The 30-year-old's position came into existence from September 1 after club secretary Jacqui Gardiner and rugby counterpart Steve Bryan retired.
"The two presidents got together to decide it was best to go back to the one administrator role ... to make life a little easier," he says of cricket and rugby, who share the clubrooms and facilities at Whitmore Park.
Freer says Gardiner was made the first female life member of the NTOB club at its annual meeting last month.
"She was really humbled to receive that," he says, lauding her for strong personality over the years.
"She used to keep the boys in line and has been awesome."
Freer also will perform some of the organisational tasks Smidt used to do.
He used to run the Active Indoor Sports Centre at the Pandora industrial site which he sold in 2012.
After a two-year stint with the Westpac branch in Napier, Freer worked as commercial property manager in Tauranga for four years where he played for the Otumoetai Cadets premier men's side.
When wife Rochelle gave birth to baby Ida 15 months ago the couple decided to return to Napier "because you have more baby sitters here".
Veteran Bronson Meehan, after helping out occasionally, returns fulltime and former You Travel Taradale CC member Kieran Noema-Barnett also is registered with NTOB but Freer reckons they'll be lucky to have the services of the former Stags skipper who has returned to the CD fold after the birth of a child while plying his trade in England.
Noema-Barnett is travelling with interim CD coach Ben Smith, of England, who is filling in while Malan is away with the NZ A side on the tour of UAE.
The prem men start with the 55-over English-style competition with all three matches at Nelson Park, Napier, where NTOB face last season's last-placed overall team Heretaunga Building Society Cornwall CC.
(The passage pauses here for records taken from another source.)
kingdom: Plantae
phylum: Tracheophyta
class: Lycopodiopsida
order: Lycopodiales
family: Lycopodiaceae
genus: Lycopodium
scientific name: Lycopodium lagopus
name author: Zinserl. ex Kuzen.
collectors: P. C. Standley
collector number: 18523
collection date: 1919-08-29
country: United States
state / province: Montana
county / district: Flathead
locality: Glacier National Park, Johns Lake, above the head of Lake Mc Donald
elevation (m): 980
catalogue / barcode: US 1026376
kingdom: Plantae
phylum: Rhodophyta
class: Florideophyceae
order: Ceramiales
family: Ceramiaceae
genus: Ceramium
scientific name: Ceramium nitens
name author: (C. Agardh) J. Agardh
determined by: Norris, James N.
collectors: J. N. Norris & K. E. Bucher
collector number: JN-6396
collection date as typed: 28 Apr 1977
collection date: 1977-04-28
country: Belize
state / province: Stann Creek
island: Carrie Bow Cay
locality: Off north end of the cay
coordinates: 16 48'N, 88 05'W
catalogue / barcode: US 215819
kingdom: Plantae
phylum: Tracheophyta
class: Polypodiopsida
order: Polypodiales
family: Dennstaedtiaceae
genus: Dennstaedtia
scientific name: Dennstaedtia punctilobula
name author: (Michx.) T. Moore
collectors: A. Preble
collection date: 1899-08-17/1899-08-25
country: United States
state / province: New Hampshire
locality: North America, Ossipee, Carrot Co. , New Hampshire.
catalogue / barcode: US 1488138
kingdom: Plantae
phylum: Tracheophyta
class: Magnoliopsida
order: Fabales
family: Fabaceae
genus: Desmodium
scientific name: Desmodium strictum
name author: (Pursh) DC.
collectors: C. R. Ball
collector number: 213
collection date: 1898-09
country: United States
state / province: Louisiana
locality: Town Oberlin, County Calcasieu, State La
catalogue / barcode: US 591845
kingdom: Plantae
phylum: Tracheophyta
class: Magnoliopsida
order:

Second-placed Havelock North CC play fifth-placed The Station Napier Old Boys' Marist while Ruahine Motors Central Hawke's Bay CC face Taradale in the third and fourth-placed sides.
HB Cricket chairman Craig Findlay says it's a five-round competition but the MJF [Mike] Shrimpton Memorial Trophy one-dayers will punctuate the longer format from Saturday next week.
"We'll also play five 50-over matches which will double up as the New Zealand club qualifiers, which have to be played before Christmas," Findlay says.